It’s obviously foolhardy to try to glean any lessons from Donald Trump’s tweets at the best of times, never mind when the U.S. president is in increasingly dire legal trouble. It’s pretty clear, from a communications perspective, that tweeting out an all-caps WITCH HUNT, as he did this week and countless other times, isn’t helpful.
But on a smaller scale, there’s no question companies in the hot seat often do what the U.S. president has been doing in recent days and Saudi Arabia has done since Jamal Khashoggi’s murder: they change their stories as the writing on the wall comes into sharper focus and they realize their original explanation is almost laughably improbable.
Trump’s explanations on whether and what he instructed his onetime lawyer, Michael Cohen, to do about his extra-marital affairs and the threats they posed to his candidacy are shifting all the time.
Since the spring, Trump has careened from denying any knowledge of payments to women who claim they were involved with him to now acknowledging hush-money settlements.
At one point, he admitted Cohen represented him in the “crazy Stormy Daniels deal.” He also called the payments to women “very common among celebrities and people of wealth,” adding it was a “private agreement.”
His story this week? A combination of arguing that the payments weren’t illegal, but also a denial that he directed Cohen to pay off the women. He added the lawyer should have known better than to buy their silence.
Cohen, meantime, who was sentenced to three years in prison this week for campaign finance violations, insists the payments were made at Trump’s behest to fend off damage to his White House aspirations. It’s all put an isolated Trump in danger of impeachment, likely explaining his increasingly panic-stricken tweets.
There are few companies or institutions operating under the glare of the international spotlight the way Trump and Saudi Arabia are right now. Yet it certainly does happen, as Johnson & Johnson, Volkswagen, Uber and other companies can attest. Closer to home, the continuing fallout from the sexual assault allegations at Toronto’s St. Michael’s College shows that shifting explanations and a communications strategy in disarray can and will lead to long-term if not permanent damage to an organization’s reputation and bottom line.

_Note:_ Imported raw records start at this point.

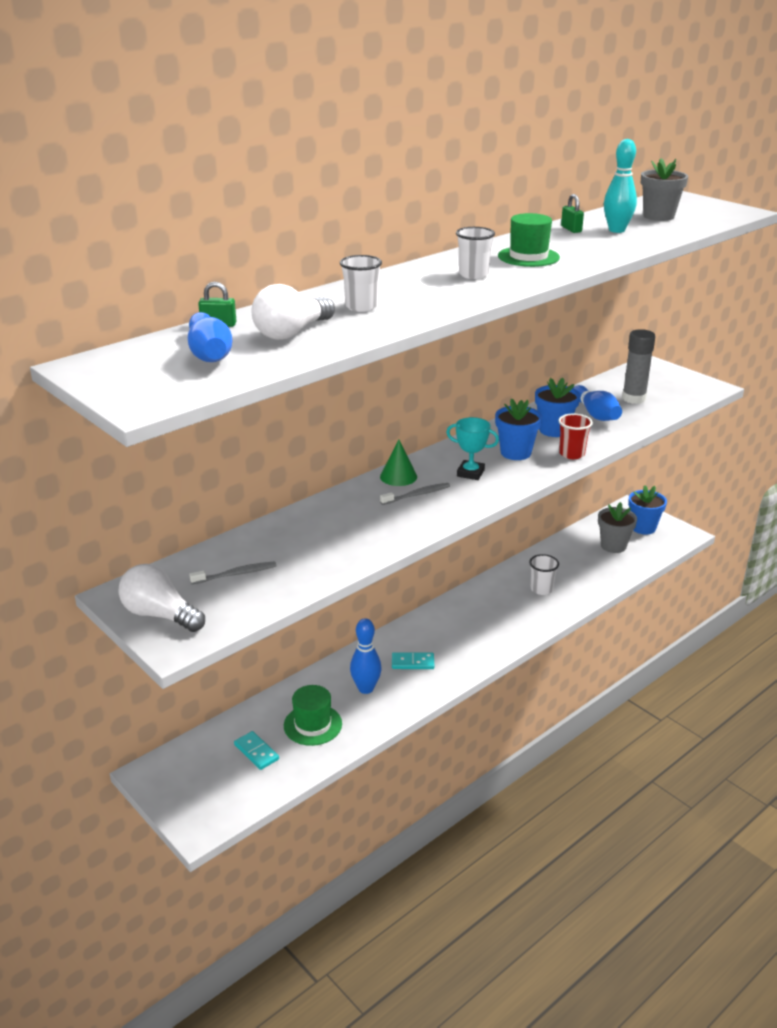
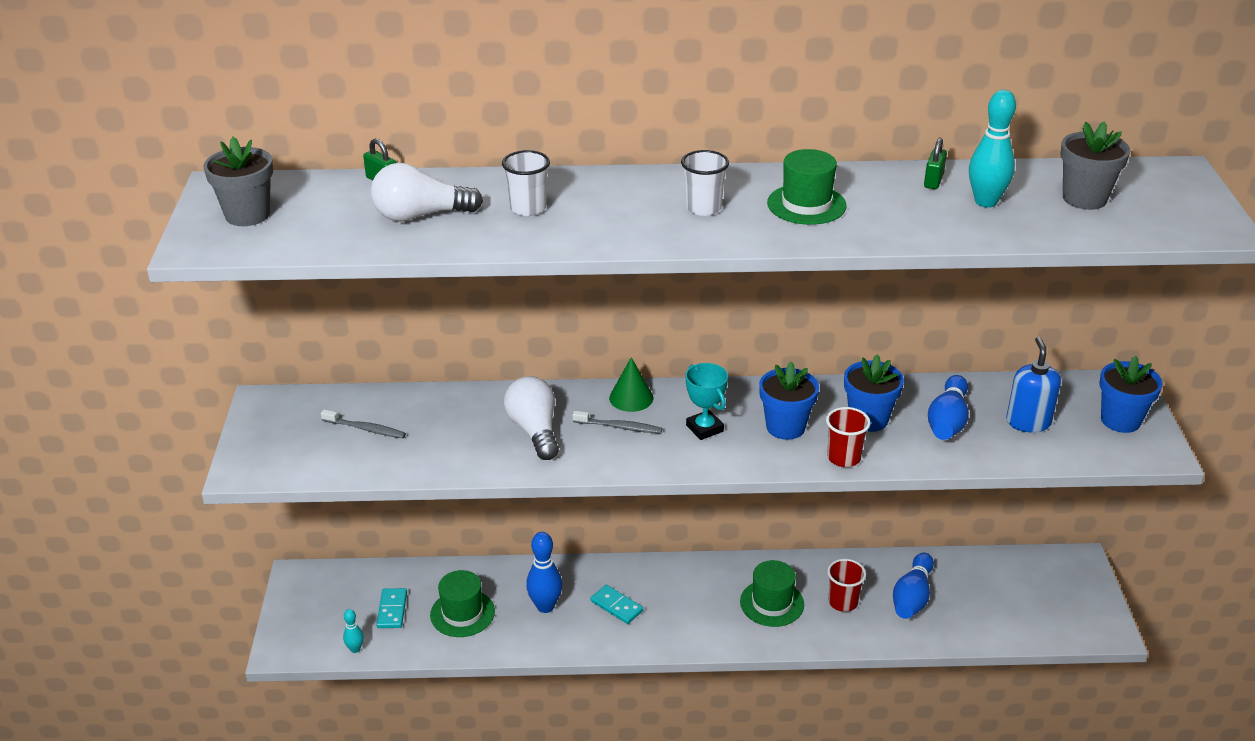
camera: 40 degrees right, 5 degrees up
white light bulb [118,564,205,632] -> white light bulb moved to [504,376,559,460]
blue bowling pin [188,312,232,362] -> blue bowling pin moved to [893,553,934,619]
white cup [529,554,559,595] -> red cup [827,559,866,612]
grey flower pot [598,502,637,553] -> grey flower pot moved to [203,137,273,226]
grey glue stick [622,329,655,404] -> blue soap dispenser [1006,337,1061,433]
blue flower pot [628,485,667,534] -> blue flower pot moved to [1100,356,1163,433]
none -> turquoise bowling pin [343,609,364,653]
none -> green hat [740,560,804,627]

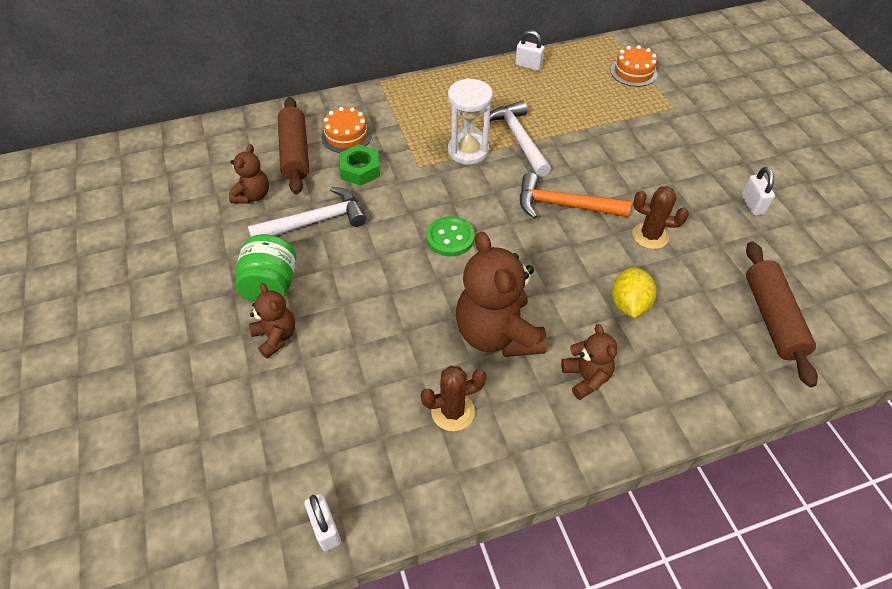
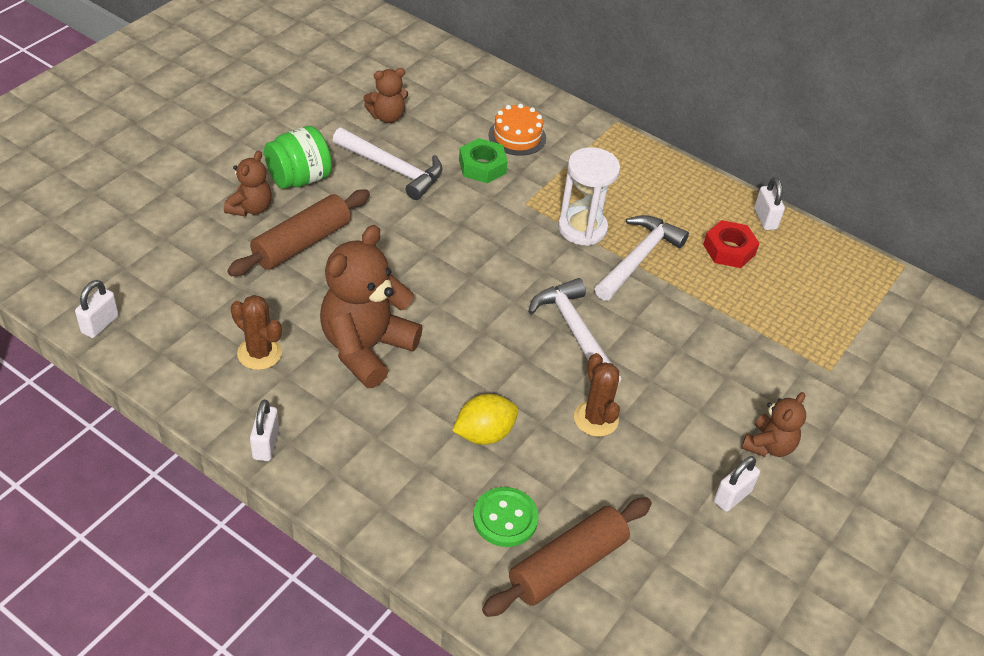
camera: 50 degrees right, 5 degrees down
brown rolling pin [278,97,309,194] -> brown rolling pin moved to [227,189,370,276]
green button [426,216,475,256] -> green button moved to [473,487,539,547]
orange hammer [520,173,631,219] -> white hammer [528,278,621,384]
brown teddy bear [561,324,617,400] -> brown teddy bear moved to [742,392,806,457]
orange cake [610,45,657,87] -> none
none -> white padlock [250,400,279,461]
none -> red nut [703,220,760,268]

So what’s to be learned by Trump’s penchant for constantly changing his story?
Simply put: Don’t.
Be as forthcoming and honest as possible when your company finds itself in a crisis situation. The best way to do that is to have a crisis communications plan in place long before you ever need one. Think of it like insurance coverage. Taking proactive steps that ensure rapid response is critical for mitigating any reputational damage from a potential crisis. Not being prepared almost guarantees delays that the public will ultimately perceive as a sign your organization is hiding something.